Return copies of the lines below that mention "opened".

Stored data
════════════════

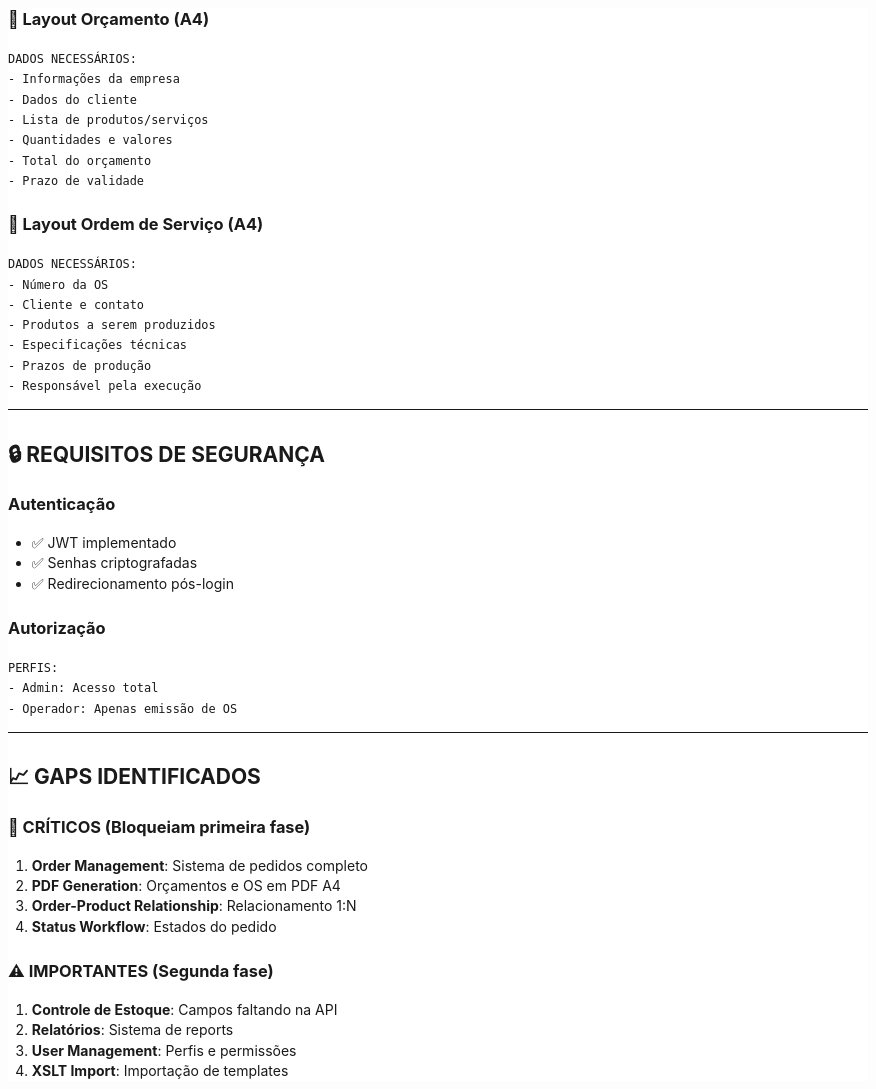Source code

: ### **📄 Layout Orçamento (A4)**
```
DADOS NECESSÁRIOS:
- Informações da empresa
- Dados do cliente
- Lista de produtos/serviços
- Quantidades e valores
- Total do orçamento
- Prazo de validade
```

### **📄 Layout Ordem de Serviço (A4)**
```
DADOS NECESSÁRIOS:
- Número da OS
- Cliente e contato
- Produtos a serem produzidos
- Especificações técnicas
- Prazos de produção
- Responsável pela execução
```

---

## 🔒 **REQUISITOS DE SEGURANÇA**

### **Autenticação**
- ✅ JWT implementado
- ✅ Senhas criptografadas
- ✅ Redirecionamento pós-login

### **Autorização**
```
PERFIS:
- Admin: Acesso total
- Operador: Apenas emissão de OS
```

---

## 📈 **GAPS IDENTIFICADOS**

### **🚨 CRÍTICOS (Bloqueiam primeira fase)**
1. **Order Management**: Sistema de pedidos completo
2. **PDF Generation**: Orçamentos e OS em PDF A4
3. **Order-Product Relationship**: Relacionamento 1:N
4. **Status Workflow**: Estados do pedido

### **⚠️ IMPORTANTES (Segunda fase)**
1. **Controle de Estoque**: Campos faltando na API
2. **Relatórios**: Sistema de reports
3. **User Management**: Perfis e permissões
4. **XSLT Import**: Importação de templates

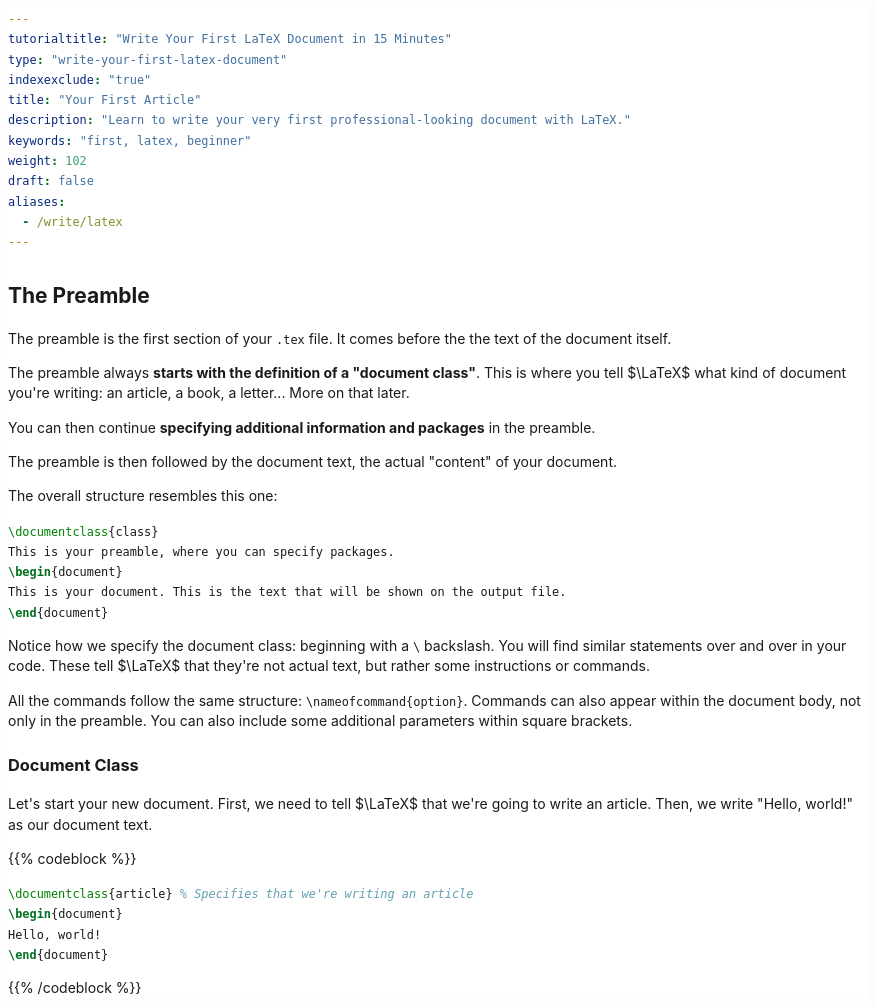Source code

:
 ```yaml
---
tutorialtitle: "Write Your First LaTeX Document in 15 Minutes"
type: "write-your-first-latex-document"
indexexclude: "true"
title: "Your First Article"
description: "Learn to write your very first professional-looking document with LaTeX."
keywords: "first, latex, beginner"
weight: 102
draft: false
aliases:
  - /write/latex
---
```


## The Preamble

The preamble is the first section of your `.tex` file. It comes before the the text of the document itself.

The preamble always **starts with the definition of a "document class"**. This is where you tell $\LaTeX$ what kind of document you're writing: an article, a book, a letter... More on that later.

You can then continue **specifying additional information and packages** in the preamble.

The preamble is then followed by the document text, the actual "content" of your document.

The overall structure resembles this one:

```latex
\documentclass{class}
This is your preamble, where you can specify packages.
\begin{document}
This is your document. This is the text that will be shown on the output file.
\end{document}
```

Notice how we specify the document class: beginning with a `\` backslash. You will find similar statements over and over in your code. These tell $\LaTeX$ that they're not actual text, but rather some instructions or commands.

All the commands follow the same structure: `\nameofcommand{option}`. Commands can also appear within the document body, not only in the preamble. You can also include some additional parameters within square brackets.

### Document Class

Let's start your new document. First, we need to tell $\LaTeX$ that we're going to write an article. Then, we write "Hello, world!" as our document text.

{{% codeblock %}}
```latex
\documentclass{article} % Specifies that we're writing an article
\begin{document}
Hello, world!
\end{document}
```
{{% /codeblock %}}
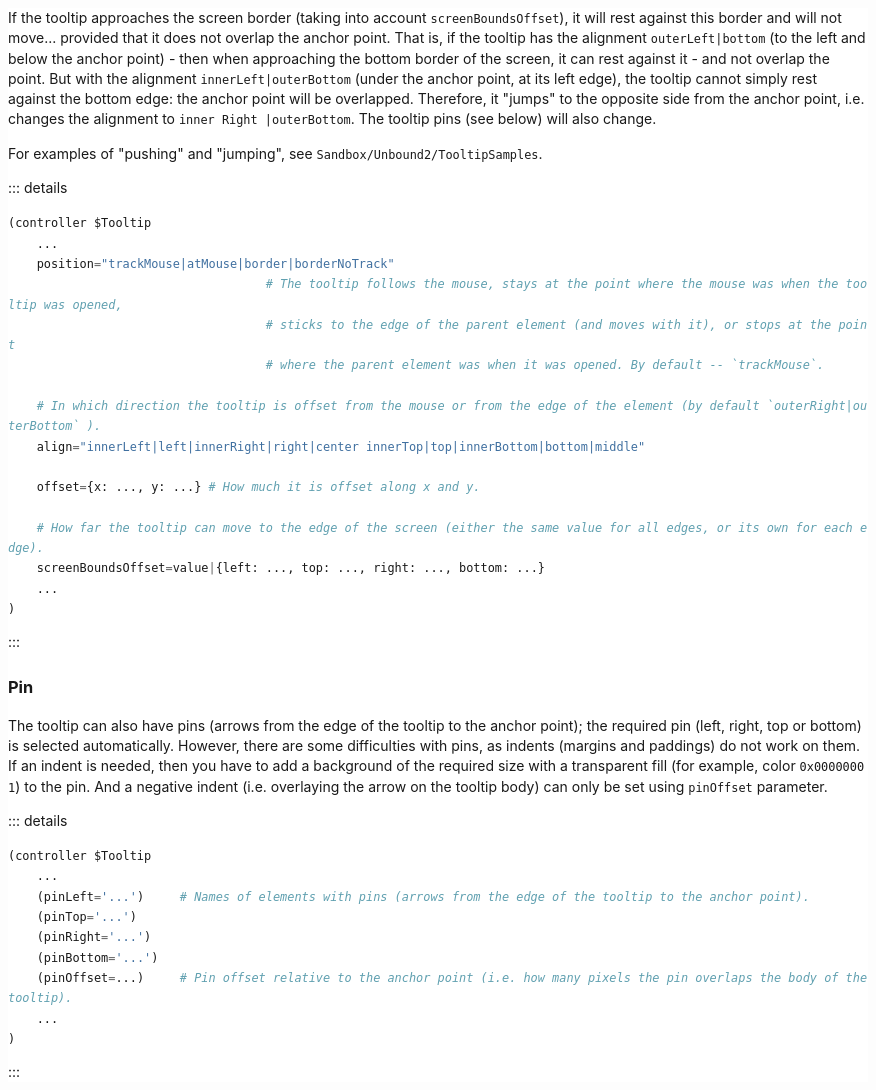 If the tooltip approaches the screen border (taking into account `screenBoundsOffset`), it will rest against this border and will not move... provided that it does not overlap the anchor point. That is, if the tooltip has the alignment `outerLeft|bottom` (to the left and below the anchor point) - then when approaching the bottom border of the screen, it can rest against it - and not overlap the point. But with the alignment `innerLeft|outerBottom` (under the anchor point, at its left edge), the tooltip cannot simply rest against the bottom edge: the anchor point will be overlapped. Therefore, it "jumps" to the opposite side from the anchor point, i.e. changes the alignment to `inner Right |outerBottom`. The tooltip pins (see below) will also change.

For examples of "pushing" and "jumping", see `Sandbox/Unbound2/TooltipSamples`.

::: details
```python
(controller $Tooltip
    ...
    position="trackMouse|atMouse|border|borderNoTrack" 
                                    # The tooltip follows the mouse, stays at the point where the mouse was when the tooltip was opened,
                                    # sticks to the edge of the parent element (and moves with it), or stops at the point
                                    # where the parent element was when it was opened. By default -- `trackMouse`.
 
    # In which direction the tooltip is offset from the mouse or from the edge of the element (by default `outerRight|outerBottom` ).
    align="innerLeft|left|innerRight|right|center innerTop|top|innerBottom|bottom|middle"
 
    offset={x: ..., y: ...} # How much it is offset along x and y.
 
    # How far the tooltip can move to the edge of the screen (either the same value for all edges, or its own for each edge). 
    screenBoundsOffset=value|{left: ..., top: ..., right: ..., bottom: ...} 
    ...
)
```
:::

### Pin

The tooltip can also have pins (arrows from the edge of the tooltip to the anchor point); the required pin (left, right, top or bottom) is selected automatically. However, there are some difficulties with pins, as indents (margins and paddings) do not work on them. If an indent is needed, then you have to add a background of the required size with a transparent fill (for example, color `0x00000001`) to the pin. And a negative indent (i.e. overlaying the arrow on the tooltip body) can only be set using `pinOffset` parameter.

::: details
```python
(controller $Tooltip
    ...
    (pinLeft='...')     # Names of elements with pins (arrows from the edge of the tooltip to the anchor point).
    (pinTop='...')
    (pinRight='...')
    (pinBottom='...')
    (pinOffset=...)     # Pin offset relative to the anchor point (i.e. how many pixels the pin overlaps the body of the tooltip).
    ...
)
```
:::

════════════════

RESPONSE FOR THIS EXERCISE
                                    # The tooltip follows the mouse, stays at the point where the mouse was when the tooltip was opened,
                                    # where the parent element was when it was opened. By default -- `trackMouse`.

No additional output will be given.